### 作業目標
「Wer ist online?」を含む行から「Mahdaviyyah」を含む行まで(両端を含む)だけを、空行を除いた番号付きリストに書き直してください。

### 提供情報
##########
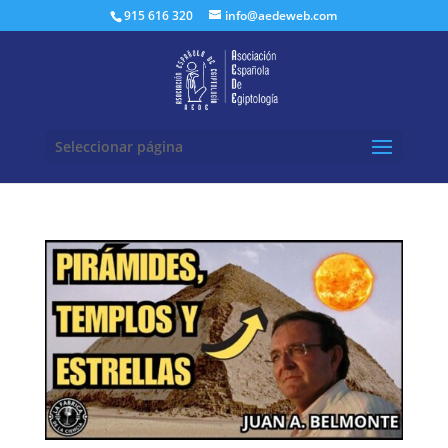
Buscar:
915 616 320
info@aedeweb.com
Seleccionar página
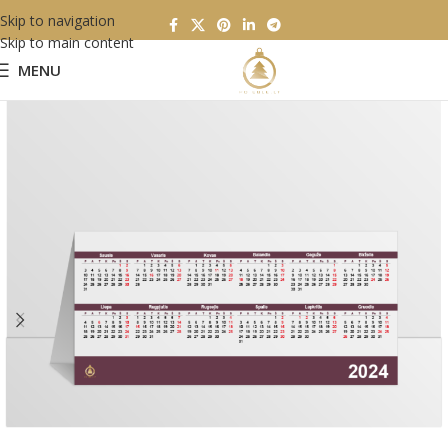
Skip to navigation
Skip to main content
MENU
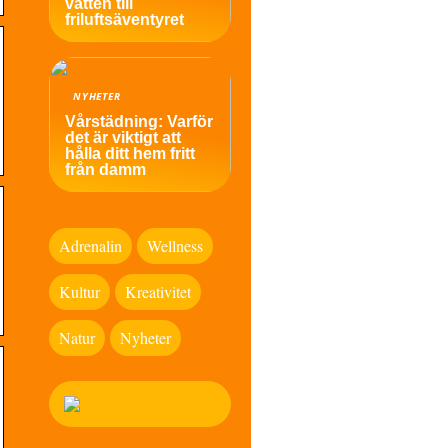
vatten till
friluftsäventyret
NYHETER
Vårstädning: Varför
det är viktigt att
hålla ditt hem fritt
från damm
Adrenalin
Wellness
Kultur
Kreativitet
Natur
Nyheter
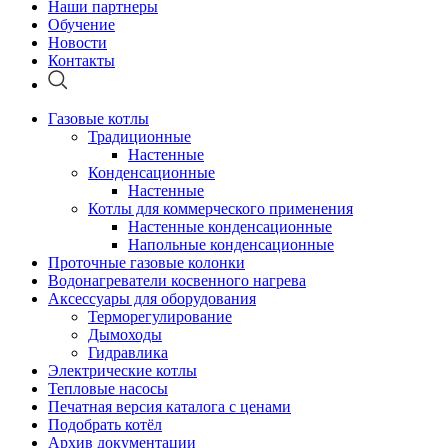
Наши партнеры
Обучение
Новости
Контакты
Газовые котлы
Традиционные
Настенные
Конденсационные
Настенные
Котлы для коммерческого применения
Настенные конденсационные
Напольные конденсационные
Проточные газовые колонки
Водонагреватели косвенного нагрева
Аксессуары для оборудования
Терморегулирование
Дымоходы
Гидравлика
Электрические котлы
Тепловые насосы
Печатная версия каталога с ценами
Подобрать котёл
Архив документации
##########
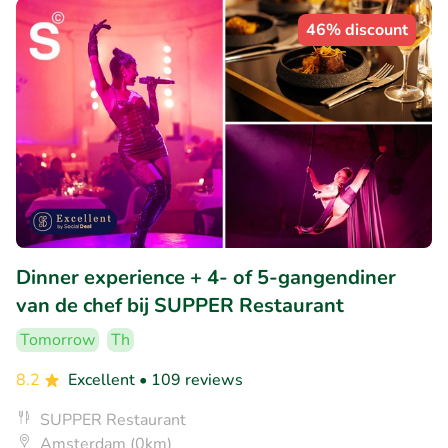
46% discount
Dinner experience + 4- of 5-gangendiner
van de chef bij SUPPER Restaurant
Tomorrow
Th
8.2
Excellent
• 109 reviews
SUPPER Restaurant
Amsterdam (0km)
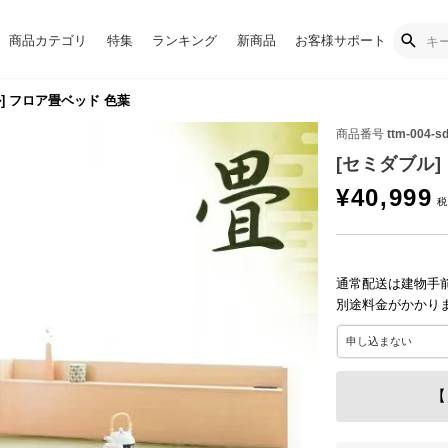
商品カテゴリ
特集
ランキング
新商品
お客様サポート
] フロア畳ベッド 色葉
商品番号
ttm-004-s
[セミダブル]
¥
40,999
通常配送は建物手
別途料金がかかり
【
##########
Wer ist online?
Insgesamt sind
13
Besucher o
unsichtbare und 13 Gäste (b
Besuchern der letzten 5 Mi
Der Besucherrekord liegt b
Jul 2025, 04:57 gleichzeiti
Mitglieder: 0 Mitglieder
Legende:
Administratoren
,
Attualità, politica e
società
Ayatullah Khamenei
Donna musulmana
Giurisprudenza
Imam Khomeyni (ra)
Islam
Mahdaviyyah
##########
### 出力
1. Wer ist online?
2. Insgesamt sind
3. 13
4. Besucher o
5. unsichtbare und 13 Gäste (b
6. Besuchern der letzten 5 Mi
7. Der Besucherrekord liegt b
8. Jul 2025, 04:57 gleichzeiti
9. Mitglieder: 0 Mitglieder
10. Legende:
11. Administratoren
12. ,
13. Attualità, politica e
14. società
15. Ayatullah Khamenei
16. Donna musulmana
17. Giurisprudenza
18. Imam Khomeyni (ra)
19. Islam
20. Mahdaviyyah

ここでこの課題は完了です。